**TASK DETAILS:** Copy every line of the records below word for word, omitting the pictures.

* Start INFORMATION PROVIDED *

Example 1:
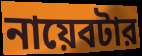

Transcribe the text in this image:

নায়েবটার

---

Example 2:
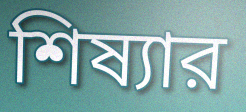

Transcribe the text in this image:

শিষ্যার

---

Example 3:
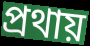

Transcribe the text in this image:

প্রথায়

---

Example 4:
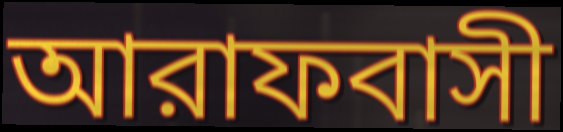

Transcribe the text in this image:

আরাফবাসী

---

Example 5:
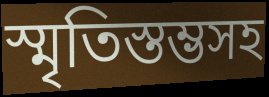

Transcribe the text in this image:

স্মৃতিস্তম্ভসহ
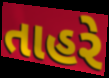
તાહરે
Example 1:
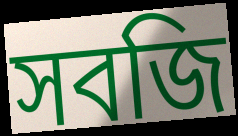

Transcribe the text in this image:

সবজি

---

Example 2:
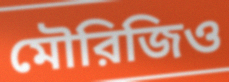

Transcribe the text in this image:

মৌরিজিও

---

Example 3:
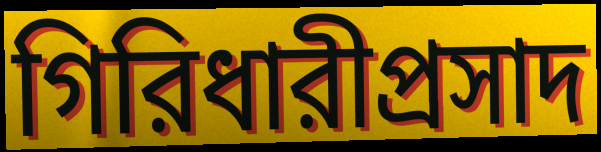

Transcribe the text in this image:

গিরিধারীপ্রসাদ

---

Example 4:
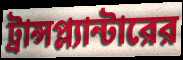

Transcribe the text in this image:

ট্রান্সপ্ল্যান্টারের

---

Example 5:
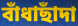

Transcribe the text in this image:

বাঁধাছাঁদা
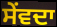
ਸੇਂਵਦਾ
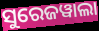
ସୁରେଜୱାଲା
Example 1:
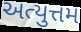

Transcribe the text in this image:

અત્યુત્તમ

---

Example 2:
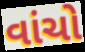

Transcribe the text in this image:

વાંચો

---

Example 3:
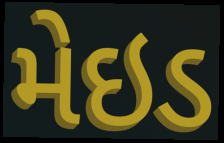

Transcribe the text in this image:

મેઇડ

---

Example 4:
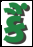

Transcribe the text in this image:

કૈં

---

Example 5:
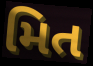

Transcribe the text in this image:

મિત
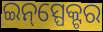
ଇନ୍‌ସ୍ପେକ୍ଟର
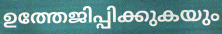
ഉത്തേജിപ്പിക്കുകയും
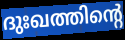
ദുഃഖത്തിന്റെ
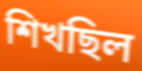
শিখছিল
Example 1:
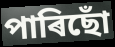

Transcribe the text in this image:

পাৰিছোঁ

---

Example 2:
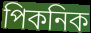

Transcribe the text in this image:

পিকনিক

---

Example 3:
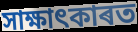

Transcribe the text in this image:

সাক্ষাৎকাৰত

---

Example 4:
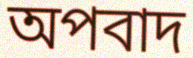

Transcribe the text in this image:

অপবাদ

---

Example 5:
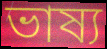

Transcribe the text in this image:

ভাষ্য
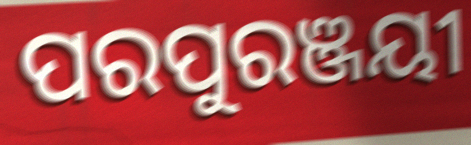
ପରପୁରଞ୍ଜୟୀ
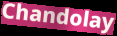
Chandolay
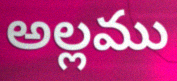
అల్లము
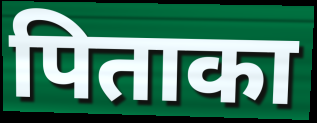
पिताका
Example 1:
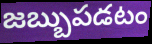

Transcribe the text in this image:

* End INFORMATION PROVIDED *

**ANSWER TO THE PROBLEM:**
Example 1:

Transcribe the text in this image:

নায়েবটার

---

Example 2:

Transcribe the text in this image:

শিষ্যার

---

Example 3:

Transcribe the text in this image:

প্রথায়

---

Example 4:

Transcribe the text in this image:

আরাফবাসী

---

Example 5:

Transcribe the text in this image:

স্মৃতিস্তম্ভসহ
તાહરે
Example 1:

Transcribe the text in this image:

সবজি

---

Example 2:

Transcribe the text in this image:

মৌরিজিও

---

Example 3:

Transcribe the text in this image:

গিরিধারীপ্রসাদ

---

Example 4:

Transcribe the text in this image:

ট্রান্সপ্ল্যান্টারের

---

Example 5:

Transcribe the text in this image:

বাঁধাছাঁদা
ਸੇਂਵਦਾ
ସୁରେଜୱାଲା
Example 1:

Transcribe the text in this image:

અત્યુત્તમ

---

Example 2:

Transcribe the text in this image:

વાંચો

---

Example 3:

Transcribe the text in this image:

મેઇડ

---

Example 4:

Transcribe the text in this image:

કૈં

---

Example 5:

Transcribe the text in this image:

મિત
ଇନ୍‌ସ୍ପେକ୍ଟର
ഉത്തേജിപ്പിക്കുകയും
ദുഃഖത്തിന്റെ
শিখছিল
Example 1:

Transcribe the text in this image:

পাৰিছোঁ

---

Example 2:

Transcribe the text in this image:

পিকনিক

---

Example 3:

Transcribe the text in this image:

সাক্ষাৎকাৰত

---

Example 4:

Transcribe the text in this image:

অপবাদ

---

Example 5:

Transcribe the text in this image:

ভাষ্য
ପରପୁରଞ୍ଜୟୀ
Chandolay
అల్లము
पिताका
Example 1:

Transcribe the text in this image:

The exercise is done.